Узкие переулки ведут от центра Кембриджа и его роскошного Университета к рабочим фермам грубой постройки, а также к более благородно выглядящим имениям, многие из которых весьма почтенного возраста. Один такой особняк раскинулся среди изгородей и обширных садов, постепенно дичающих; позади него в большом пруду, давно вовлечённом в процесс эутрофикации, отражаются серые небеса и косой дождь, ну, а древние деревья предоставляют некоторую защиту от английской погоды наиболее рьяным игрокам в крокет. Увитый плющом дом, по старой английской традиции холодный и каменный, исчисляет свой возраст веками. Огромная кухня – это его теплота, но рабочий кабинет со стройными рядами книг – это его сердце. Подобно многим старым английским зданиям, это беспорядочная мешанина комнат и этажей неравной высоты, результат того, что сменявшие друг друга владельцы хаотично возводили пристройки, пробивая проходы среди его комнатушек, выстраивая стену или снося её, отмечая столетия своими последовательными версиями усовершенствования дома. Глубоко в центре дома тикают большие часы, отмечая ненаправленное течение времени, а ещё глубже всё ещё мог бы жить лишь призрак Г. Дж. Уэллса.

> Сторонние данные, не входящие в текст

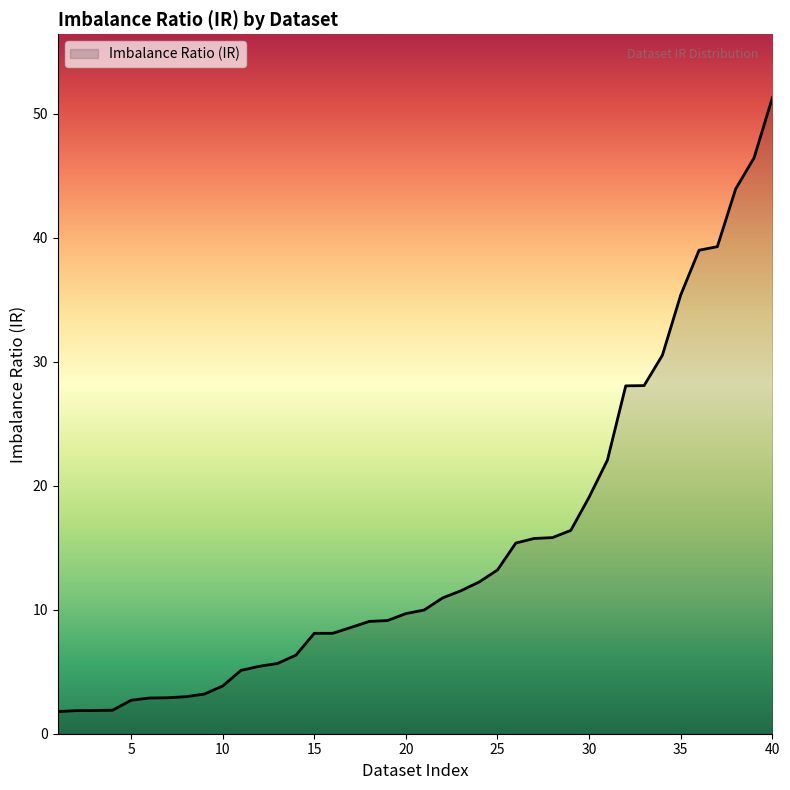

What is the greatest value displayed?

51.3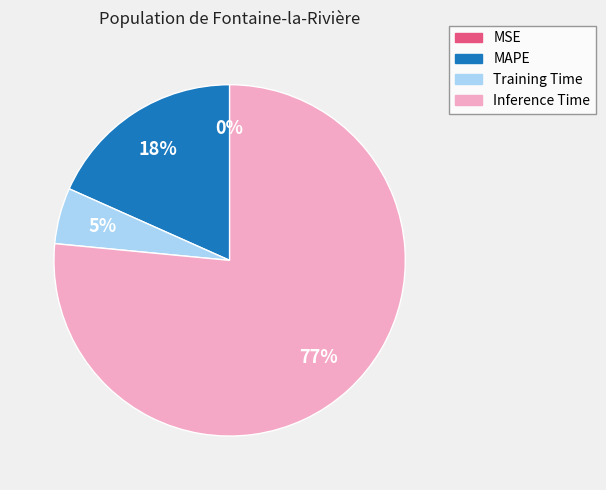

Does any single category account for the majority?

Yes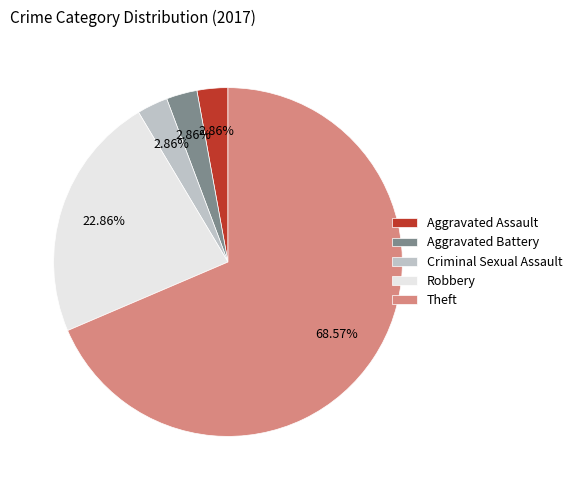

Do Aggravated Assault and Criminal Sexual Assault together represent more than half of the pie?

No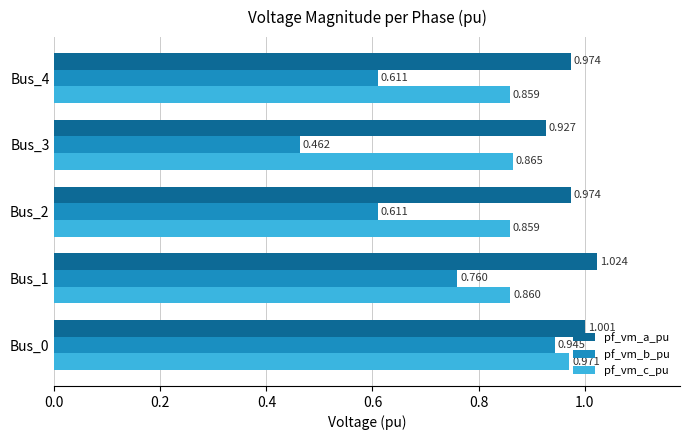

At which label is pf_vm_a_pu closest to 0?

Bus_3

Нынешние владельцы дома – люди из университета. Мартин Уэллс – профессор зоологии; его жена Джойс – фининспектор. Мартин сделал влиятельную научную карьеру, которая ныне гораздо ближе к своему концу, нежели к началу; он начал исследовать осьминогов в Неаполе в качестве части своей дипломной работы, и продолжал её на протяжении многих лет после этого, изучая умственные способности этих загадочных кракенов, ломая голову над их зрением и превосходными рефлексами, задаваясь вопросом насчёт того, как работали их крупные мозги. Позже он переехал, чтобы исследовать умственные способности и физиологию других головоногих, включая наиболее древних среди них, камерных наутилусов.
Именно в экспедиции, которая отправилась на изучение Nautilus, я встретился с ним в первый раз. Мы жили вместе на изолированном острове на Большом Барьерном рифе и плавали по морям антиподов в залитых солнцем тропиках, чтобы исследовать наиболее древнее из ныне живущих существ. Я помню, что думал тогда, будто Мартин был несколько неаккуратен в своём исследовании наутилуса. Его первой любовью остались осьминоги, те существа, которые послужили моделью для марсиан в самой знаменитой книге его деда, английского писателя и пророка Г. Дж. Уэллса. «Война миров» стала известной благодаря злобным моллюскоподобным марсианам. Говорил ли когда-нибудь Г. Дж. со своим внуком Мартином об этих осьминогоподобных захватчиках? Так или иначе, но на протяжении всех наших долгих дней и ночей, проведённых вместе, я никогда не спрашивал его; может быть, он и говорил мне, но время стёрло воспоминания. Возможно, увлечённость головоногими передаётся в семье Уэллсов, словно странный рецессивный ген.